Раевский почувствовал, как рука его друга вырвалась из-под его руки.
— Я пока оставлю вас, — промолвил Лермонтов тихо, — и пойду еще немного поброжу.
Раевский взглянул в его лицо и понял, что его лучше оставить одного.
* * *
Исаакиевская площадь была пустынна. Лермонтов подошел к колоннаде собора и, закинув голову, долго смотрел в небо, пока, наконец, ему не стало казаться, что там, в вышине, все неподвижно, а плывет по воздуху, обгоняя белые облака, величавое здание с гигантскими колоннами. В их пролетах поблескивают звезды, и он сам медленно движется вместе с этим зданием куда-то в вышину, все дальше и дальше.
От этого ощущения полета странно успокаивалась острая боль, охватившая сердце…
Но когда он оторвал взгляд от этой безмятежной картины, когда увидал, возвращаясь медленно к себе, протянувшуюся вдаль перспективу прямых улиц с высокими домами, в которых жили, рождаясь и умирая, любя и обманывая, тысячи людей, эта боль овладела им с новой силой.
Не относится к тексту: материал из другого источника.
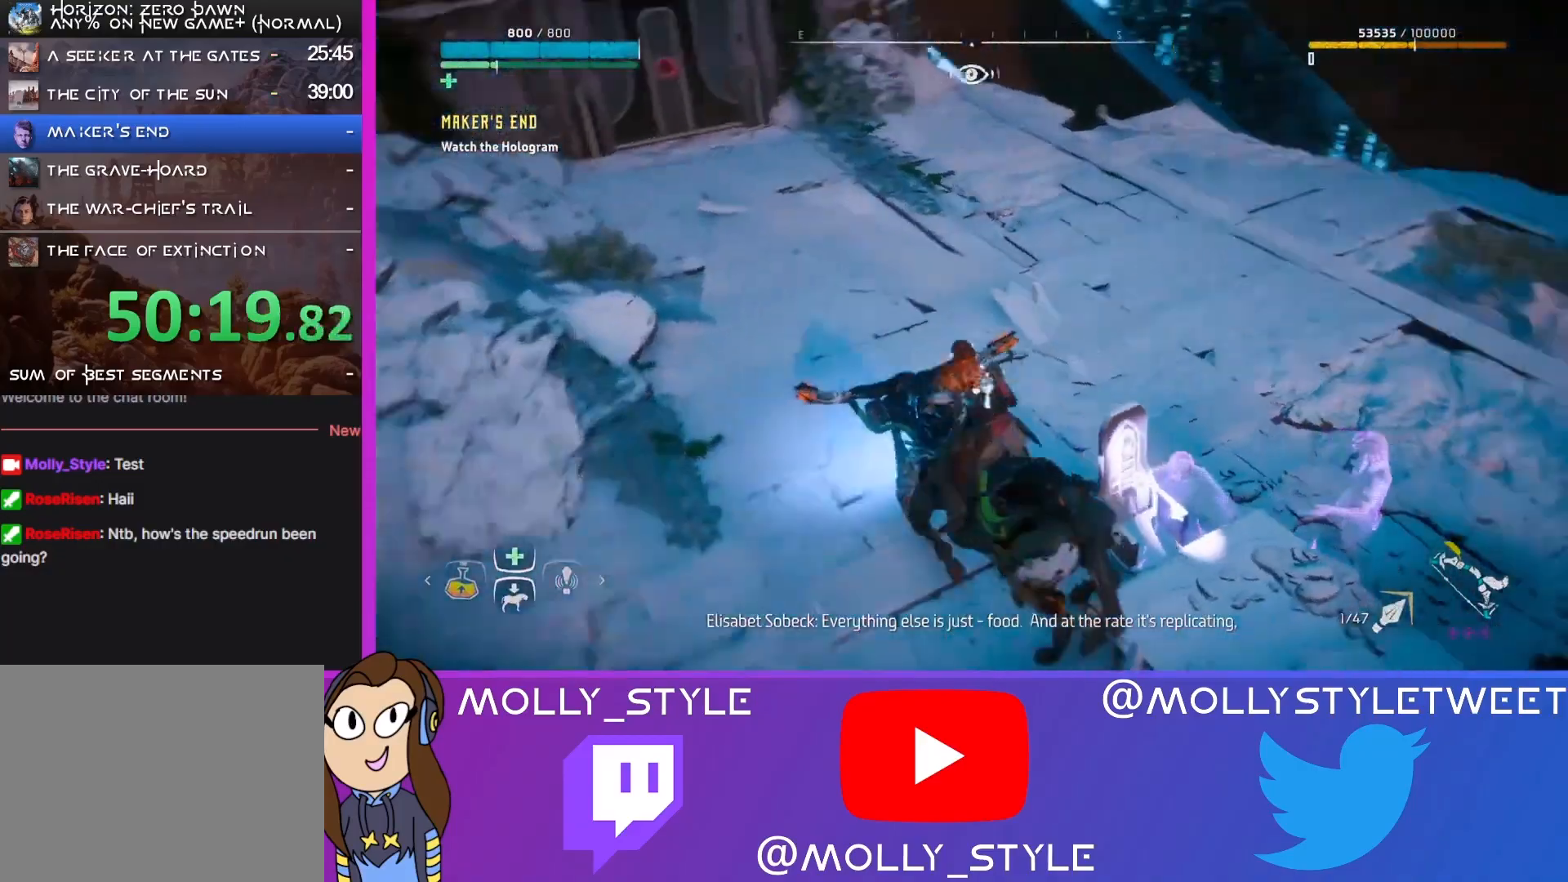
{"buttons": [], "left_stick": "right", "right_stick": "right", "events": []}
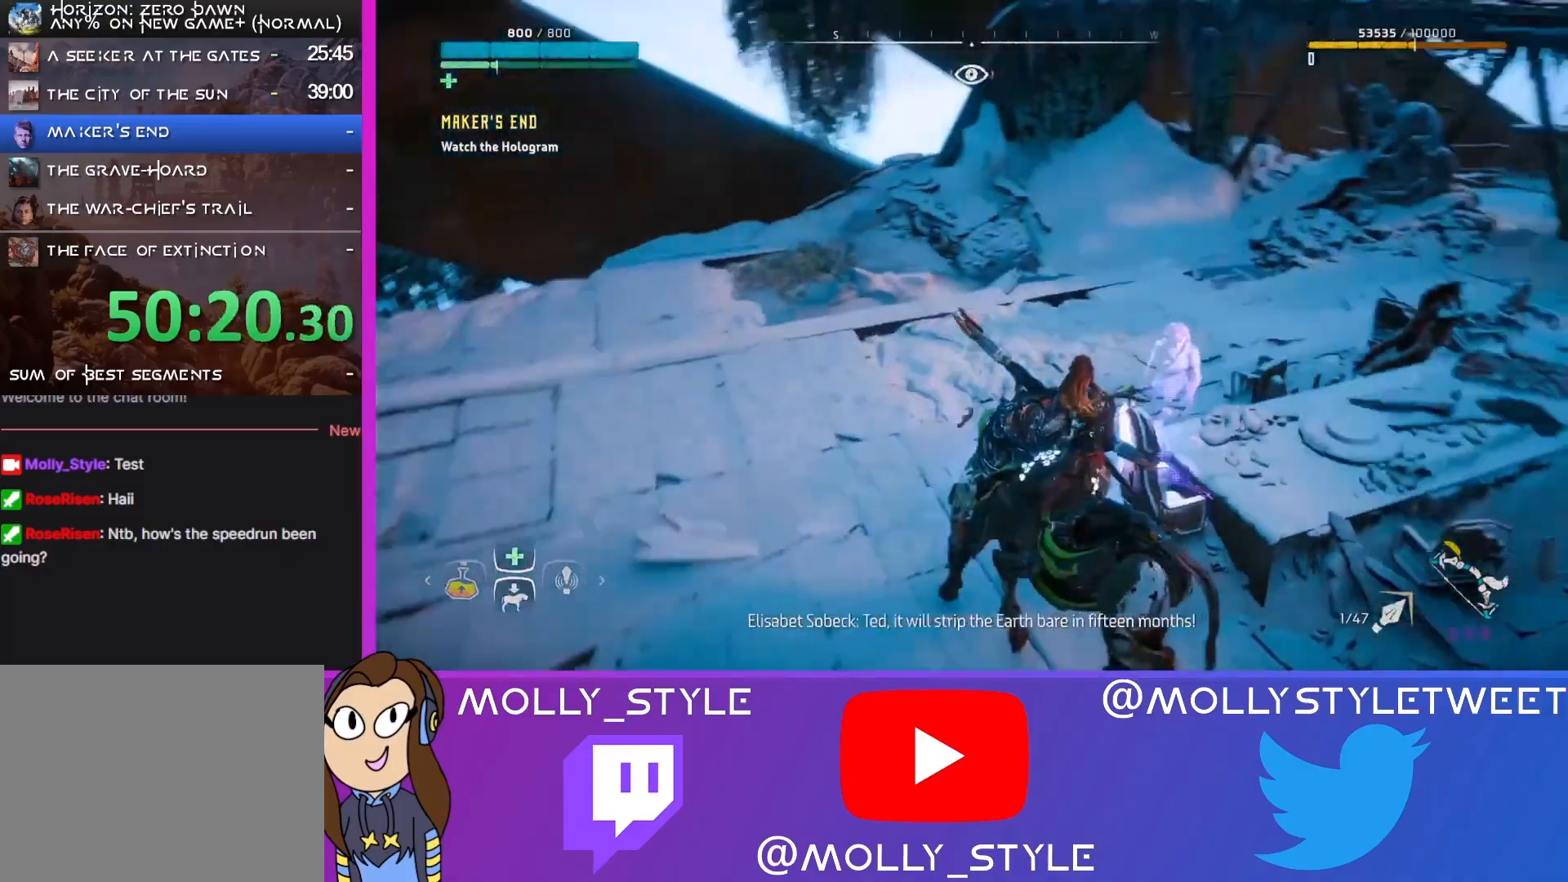
{"buttons": [], "left_stick": "right", "right_stick": "right", "events": []}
Верить нельзя никому!.. И Варенька — даже она! — окружена другими и отдает другим свое сердце… И Варенька — даже она! — ему изменит!
Но если даже Вареньке, которая в весенний вечер на скамейке московского садика сказала ему о своей любви, даже Вареньке верить нельзя — тогда пусть закрутит его жизнь, и близкая свобода бурей пронесется по сердцу.
…В эту ночь он снова написал Мари Лопухиной. Он написал ей о своей скорой свободе, и производстве в офицеры, и о чудной и веселой новой жизни, которая его ждет; он знал, что обо всем этом Мари, конечно, сообщит своей сестре.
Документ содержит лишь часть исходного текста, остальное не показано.